Pour l'heure, Djibouti se trouve à proximité immédiate d'une région en crise. Depuis l'attaque du 7 octobre 2023, les Houtis ont en effet lancé une offensive aérienne en direction du territoire israélien et des navires passant par le détroit de Bab el Mandeb. En réponse, les Etats-Unis ont pris la tête d'une coalition de dix pays (opération « Prosperity Guardian »), tandis que l'Union Européenne a lancé l'opération Aspides à laquelle participe la France. À partir de janvier 2024, les États-Unis et leurs alliés ont commencé à mener des frappes contre les Houtis sur le territoire du Yemen. Du fait de ces attaques, plusieurs grands armateurs ont suspendu le transit de leurs navires via la mer Rouge, avec en conséquence une baisse du trafic qui a pu atteindre 40%2(*).

En raison de sa situation privilégiée, Djibouti est devenue un hub pour les opérations militaires, humanitaires et de renseignement dans la Corne de l'Afrique, la péninsule Arabique et l'océan Indien. Djibouti est ainsi le seul pays au monde à accueillir simultanément des bases militaires permanentes de plusieurs grandes puissances.

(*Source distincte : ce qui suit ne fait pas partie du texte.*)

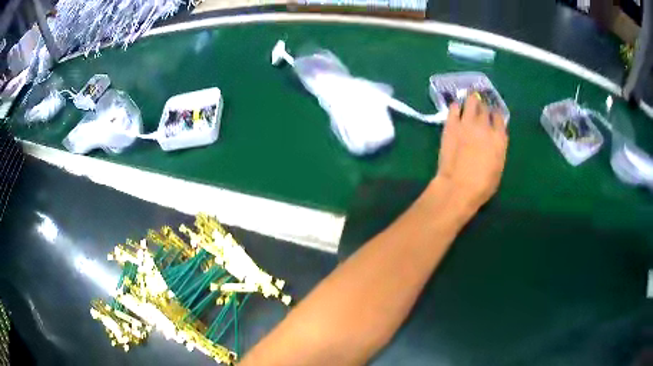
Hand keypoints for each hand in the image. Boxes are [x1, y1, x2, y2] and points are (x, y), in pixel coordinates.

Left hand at [435, 95, 507, 213]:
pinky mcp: (451, 124)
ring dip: (471, 101)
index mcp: (499, 138)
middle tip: (480, 110)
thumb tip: (494, 140)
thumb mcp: (498, 168)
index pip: (499, 117)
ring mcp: (467, 123)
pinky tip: (457, 109)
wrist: (458, 186)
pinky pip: (454, 108)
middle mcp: (485, 126)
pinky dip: (457, 107)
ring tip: (469, 103)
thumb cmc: (482, 185)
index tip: (492, 117)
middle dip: (483, 107)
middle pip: (485, 107)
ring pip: (471, 102)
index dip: (495, 115)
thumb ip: (497, 149)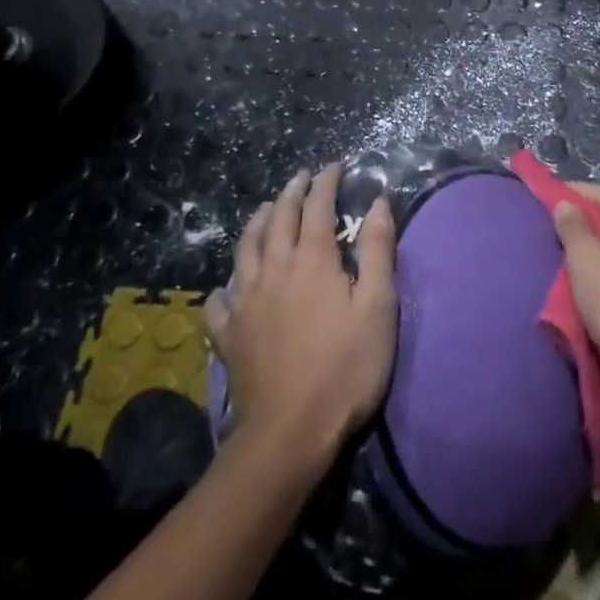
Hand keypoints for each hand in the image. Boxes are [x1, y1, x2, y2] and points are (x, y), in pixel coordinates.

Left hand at [206, 165, 396, 456]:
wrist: (290, 433)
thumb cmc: (345, 367)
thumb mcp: (378, 306)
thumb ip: (377, 250)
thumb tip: (377, 202)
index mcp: (312, 258)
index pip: (318, 205)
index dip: (327, 181)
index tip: (336, 166)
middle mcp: (274, 267)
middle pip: (279, 217)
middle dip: (293, 191)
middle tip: (303, 177)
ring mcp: (246, 300)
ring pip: (247, 246)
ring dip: (258, 220)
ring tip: (267, 209)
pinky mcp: (229, 333)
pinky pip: (220, 299)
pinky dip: (226, 284)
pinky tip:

Les bases militaires installées à Djibouti

-France : base des Forces françaises stationnées à Djibouti (FFDj).

-États-Unis : base de Camp Lemonnier, principal centre d'opérations du Commandement des États-Unis pour l'Afrique (AFRICOM).

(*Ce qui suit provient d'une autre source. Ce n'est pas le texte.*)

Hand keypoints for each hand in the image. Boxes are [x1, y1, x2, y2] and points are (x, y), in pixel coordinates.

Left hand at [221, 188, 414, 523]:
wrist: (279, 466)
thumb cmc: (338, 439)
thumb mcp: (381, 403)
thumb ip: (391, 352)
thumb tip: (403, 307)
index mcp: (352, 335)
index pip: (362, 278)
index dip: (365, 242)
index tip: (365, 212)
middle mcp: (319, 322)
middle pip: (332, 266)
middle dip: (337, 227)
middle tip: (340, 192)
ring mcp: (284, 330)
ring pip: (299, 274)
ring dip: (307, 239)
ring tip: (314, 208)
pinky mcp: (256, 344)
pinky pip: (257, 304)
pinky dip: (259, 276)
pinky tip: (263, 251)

-Chine : base navale de Doraleh (2017), point d'ancrage de la stratégie de projection chinoise en Afrique et dans l'océan Indien, initialement présentée comme une base de « soutien logistique » destinée à appuyer et développer sa participation aux missions de lutte contre la piraterie, de secours humanitaire et aux opérations de maintien de la paix dans la région, avant d'acquérir un statut opérationnel début 2020. Elle contribue à sécuriser les voies d'approvisionnement maritimes de la Chine. Le port militaire adjacent, achevé en 2022, a consacré un changement de dimension. Pékin tente désormais d'obtenir davantage de responsabilités en matière de gestion de l'espace aérien et ainsi d'entrer en concurrence avec la France qui participe à la police du ciel. La coopération militaire s'est aussi développée (formation, importation de matériel).

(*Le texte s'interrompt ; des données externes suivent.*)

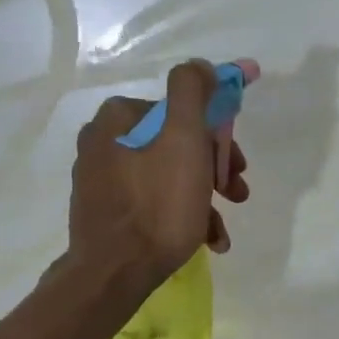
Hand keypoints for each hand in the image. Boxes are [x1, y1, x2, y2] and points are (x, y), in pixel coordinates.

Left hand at [66, 60, 249, 289]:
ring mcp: (101, 180)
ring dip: (202, 199)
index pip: (182, 112)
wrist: (115, 273)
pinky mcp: (104, 213)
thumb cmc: (158, 204)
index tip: (237, 164)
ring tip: (220, 230)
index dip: (217, 136)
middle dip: (213, 170)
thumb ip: (193, 92)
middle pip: (175, 146)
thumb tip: (201, 65)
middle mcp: (104, 142)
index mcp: (119, 117)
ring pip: (168, 178)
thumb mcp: (185, 139)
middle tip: (236, 193)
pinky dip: (180, 217)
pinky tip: (204, 240)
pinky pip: (152, 204)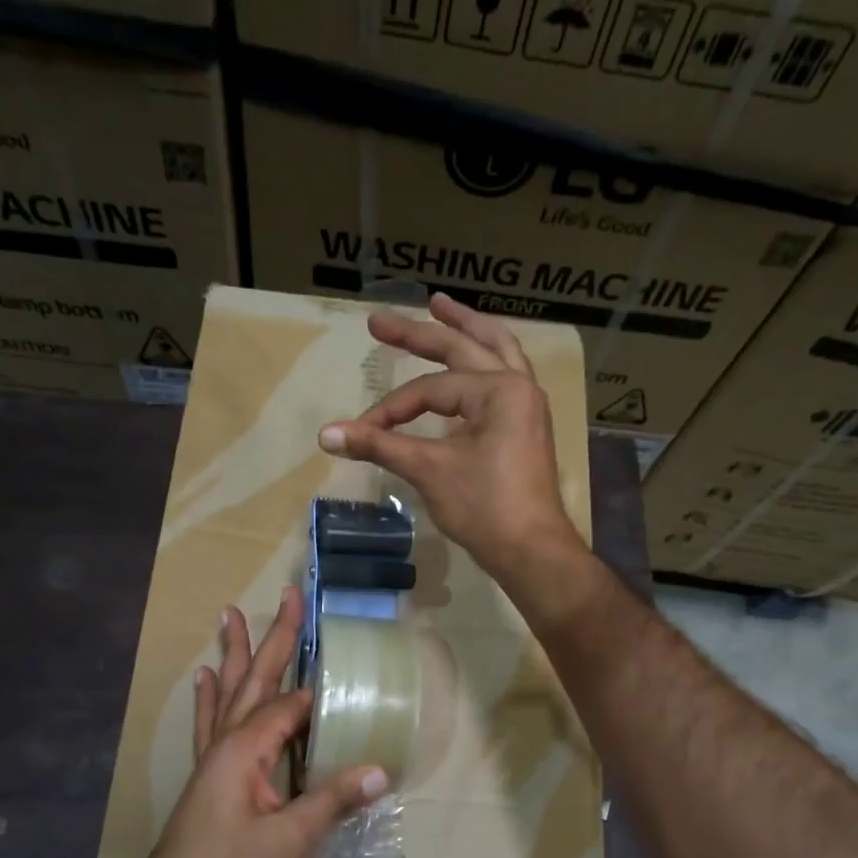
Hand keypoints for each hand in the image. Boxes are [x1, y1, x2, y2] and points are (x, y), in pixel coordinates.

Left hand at [129, 585, 388, 857]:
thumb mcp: (290, 841)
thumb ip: (333, 801)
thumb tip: (380, 770)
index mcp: (248, 749)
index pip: (291, 707)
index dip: (320, 695)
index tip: (348, 678)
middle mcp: (228, 742)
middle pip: (257, 680)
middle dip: (276, 638)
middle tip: (288, 595)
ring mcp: (213, 757)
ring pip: (229, 693)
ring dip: (235, 654)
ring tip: (231, 614)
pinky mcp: (207, 775)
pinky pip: (209, 724)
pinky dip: (208, 698)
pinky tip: (203, 676)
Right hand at [318, 293, 587, 583]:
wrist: (531, 550)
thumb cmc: (485, 508)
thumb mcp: (429, 472)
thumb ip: (380, 446)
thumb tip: (326, 435)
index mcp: (499, 389)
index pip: (431, 389)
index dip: (392, 409)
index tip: (363, 433)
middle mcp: (518, 386)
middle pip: (464, 348)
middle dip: (420, 333)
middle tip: (378, 321)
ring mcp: (527, 406)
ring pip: (496, 352)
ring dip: (467, 329)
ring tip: (442, 307)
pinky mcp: (526, 427)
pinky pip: (505, 378)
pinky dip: (485, 362)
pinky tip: (473, 362)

-Japon : base pour les forces d'autodéfense (première base japonaise à l'étranger depuis 1945).

-Italie : petite installation logistique.

-Arabie Saoudite : projet de base en cours de discussion (gelé à ce jour, mais révélateur de l'intérêt régional).

Montage réalisé par le pôle géographique de la direction des Archives du ministère de l'Europe et des Affaires étrangères à partir d'un fond (c) Contributeurs d'OpenStreetMap, le 23 août 2023

Djibouti est enfin ancrée dans l'architecture sécuritaire multilatérale. Le pays est membre de plusieurs organisations stratégiques, telles que l'Autorité intergouvernementale pour le développement (IGAD) ou encore l'Alliance mondiale des infrastructures. Son territoire a été utilisé pour des missions de l'Union africaine et des Nations unies, notamment en Somalie (AMISOM puis ATMIS). Le Djiboutien Mahamoud Ali Youssouf est le nouveau président de la Commission de l'Union africaine depuis février 2025.


* 1 . Cette importance explique qu'il s'agisse d'un traité signé entre chefs d'État, et non d'un simple SOFA.

* 2 Le pétrolier BP, l'armateur français CMA-CGM, le taïwanais Evergreen, le Danois Maersk, l'Allemand Hapag-Lloyd et l'Italo-suisse MSC.